Thursday, September 26, 2013

Computer science wins the 34th America's Cup

Well it wasn't the result we wanted but today we finally learned what won the America's Cup - it was computer science. No I don't mean Oracle (though of course Oracle Team USA did win). I mean Oracle's Speed Augmentation System (SAS). This is an automated computer controlled fly-by-wire system that adjusts Oracle's hydrofoils automatically. Team New Zealand's hydrofoils are adjusted manually by a crew member. Apparently Boeing helped OTUSA with the technology, which is essentially the same as the fly-by-wire systems that continually adjust the flight surfaces of modern aircraft. This explains the remarkable speed gains that OTUSA have shown in the last 10 days, effectively locking the Kiwi's out of the cup. The SAS just gives OTUSA a more stable foiling platform and stability equals speed. So far other that what the TV commentators have been saying I've been unable to find any details of the system online, but I'll keep looking. 
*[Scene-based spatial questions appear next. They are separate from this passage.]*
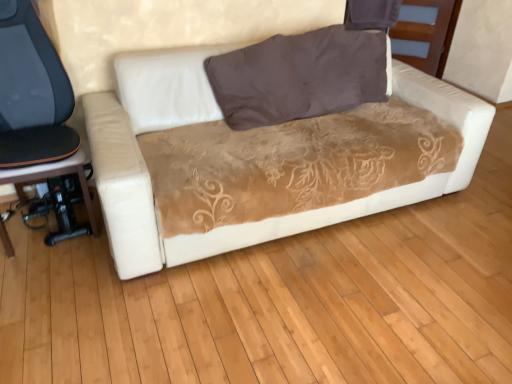
Where is `free spot to the left of black plastic music stool at lower left`? The width and height of the screenshot is (512, 384). free spot to the left of black plastic music stool at lower left is located at coordinates (24, 226).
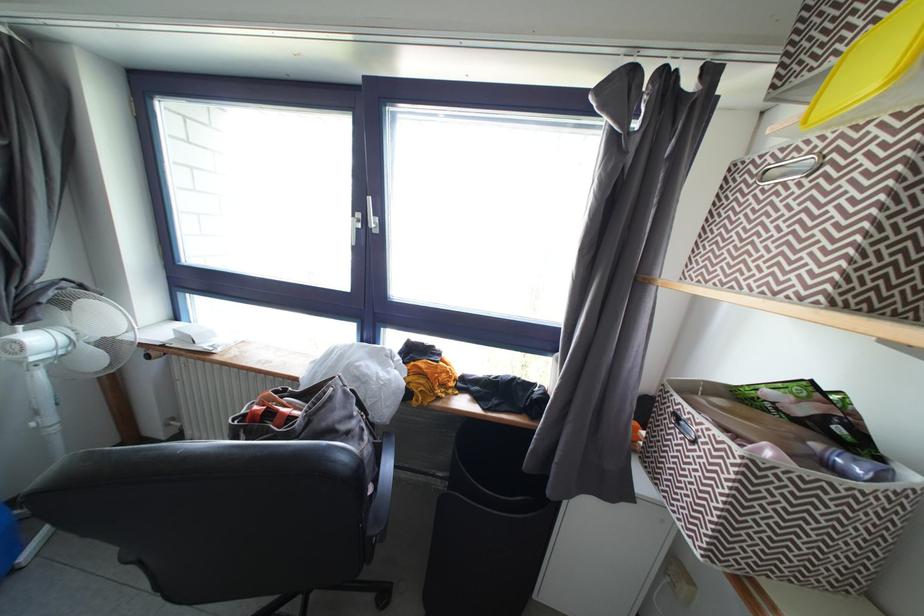
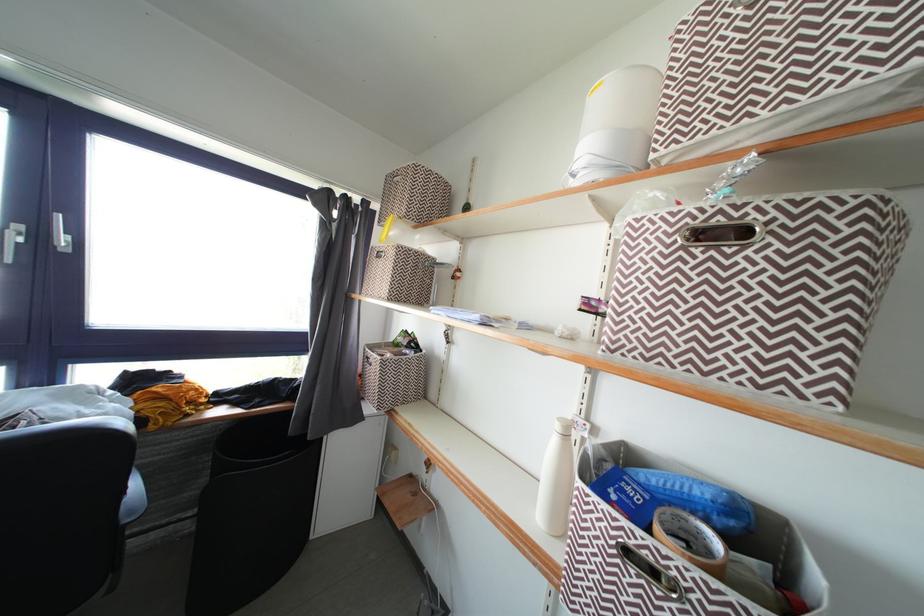
Locate, in the second image, the point that corresponds to point 380,225 in the first image.

(70, 245)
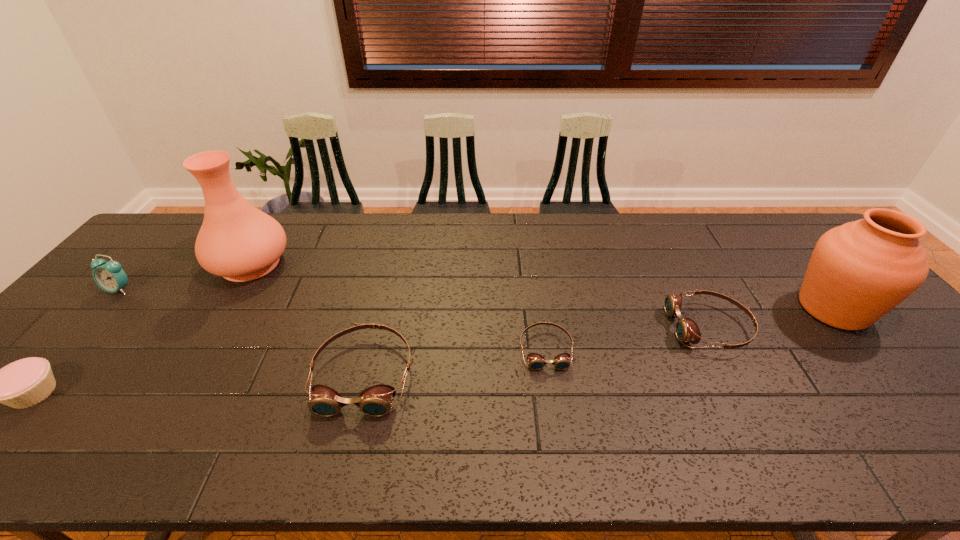
This screenshot has width=960, height=540. Identify the location of object present at the right edge. 858,272.

Locate an element on the screen. vacant space at the far edge of the desktop is located at coordinates (571, 236).

The height and width of the screenshot is (540, 960). Find the location of `free space at the near edge of the desktop`. free space at the near edge of the desktop is located at coordinates (252, 397).

In order to click on vacant space at the right edge of the desktop in this screenshot , I will do `click(895, 341)`.

The width and height of the screenshot is (960, 540). I want to click on free space at the far left corner of the desktop, so click(x=179, y=250).

The image size is (960, 540). In the image, there is a desktop. In order to click on vacant area at the near left corner in this screenshot , I will do `click(55, 395)`.

The image size is (960, 540). In order to click on vacant space at the far right corner in this screenshot , I will do `click(772, 240)`.

This screenshot has width=960, height=540. Identify the location of vacant area between the third tallest object and the second shortest goggles. (415, 308).

Locate an element on the screen. The height and width of the screenshot is (540, 960). free area in between the shortest goggles and the fifth object from right to left is located at coordinates (398, 306).

You are a GUI agent. You are given a task and a screenshot of the screen. Output one action in this format:
    pyautogui.click(x=<x>, y=<y>)
    Task: Click on the free space that is in between the second tallest goggles and the shortest object
    
    Given the screenshot: What is the action you would take?
    pyautogui.click(x=628, y=338)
Tuesday, September 24, 2013

The Simpsons - a cartoon for mathletes

The Guardian reports that the popular long-running TV cartoon series the Simpsons is written by and for math geeks. Apparently hidden within many episodes are references to obscure (and not so obscure) mathematical expressions, formulae and facts including: Fermat's last theorem, perfect numbers, a narcissistic number, a Mersenne prime (all shown in the picture to the right), Euler's identity, a googolplex, the mass of the Higgs boson, appearances by the French mathematician Blaise Pascal, numerous jokes about π and of course the all important geometry of doughnuts. And you thought it was just a kids show.

Thursday, September 19, 2013

Mitsuku chat bot wins AI's Loebner contest

The BBC has reported that a chat bot called Mitsuku, originally designed for a music website, has won the annual AI Loebner contest. The annual Loebner contest is really a Turing test, where chat bots have to convince human judges that they are human. Briton Steve Worswick, who wrote Mitsuku, won $4,000 meaning the judges found it to be the best chat bot entered. Mitsuku did not win the $100,000 Grand Prize meaning it hadn't convinced the judges it was human. Why not give Mitsuku a try yourself and you can be the judge.

Tuesday, September 17, 2013

Computer History Timeline Redesigned

[By Bob Doran] The timeline in the corridor into the Computer Science building at the University of Auckland was demolished along with the corridor itself in order to form a new plaza between the Science buildings. It has now been re-installed at the north of the plaza. We took the opportunity to correct and extend the timeline by another decade. It has been completely redesigned as well to fit the new space.
It was difficult to choose the main developments of the last 10 years because there have been so many. We selected “events” concerning, flat screens, flash memories, information on-line, the human genome, electronic commerce, disk and server farms and “the cloud.” For technology we note the arrival of the Terabyte disk and the 1Gbit RAM  chips. Peculiar to New Zealand are the  high-speed research network (KAREN) and NeSI (the New Zealand eScience infrastructure) and as a general time-stamp we note the 2011 Rugby World Cup.
Do drop by and have a look.

Thursday, September 12, 2013

What the web looked like wayback

It's easy to forget now that when the World Wide Web got started some of today's mega-brands were garage startups running on a shoestring. Today startups get millions from venture capital and employ teams of graphic designers, PR consultants and hit the ground all slick and professional. It wasn't always that way (as this article shows). You can use the Internet Archive's Wayback Machine to check out how your favourite website used to look - my favourite is the White House's website, which looks like Chelsea Clinton designed it for a school project back in 2000. Joking aside though, the Wayback Machine by archiving websites is serving a very valuable historical function that will allow future generations to see how things used to look.
[This post was suggested by my colleague Bob Doran]

Tuesday, September 3, 2013

The PC boom is over

Back in April 2010 ,when Steve Jobs launched the iPad, he declared that we were now living in a "post-PC era." Many pundits disagreed and didn't see the point of the tablet - too big to be truly mobile, like a smartphone, and too hard to write on, like a netbook or laptop. Well, The Guardian reports research company IDC as finding that the PC market will never regain its 2011 peak and "it says that total shipments will fall by 9.7% compared to 2012, and will continue to drift down at least until 2017." A separate report shows that large screen smartphones, or "phablets," are particularly popular in the Asia/Pacific region exceeding the sales of tablets and laptops combined. It seems that, at least for personal use, Jobs was sort of right.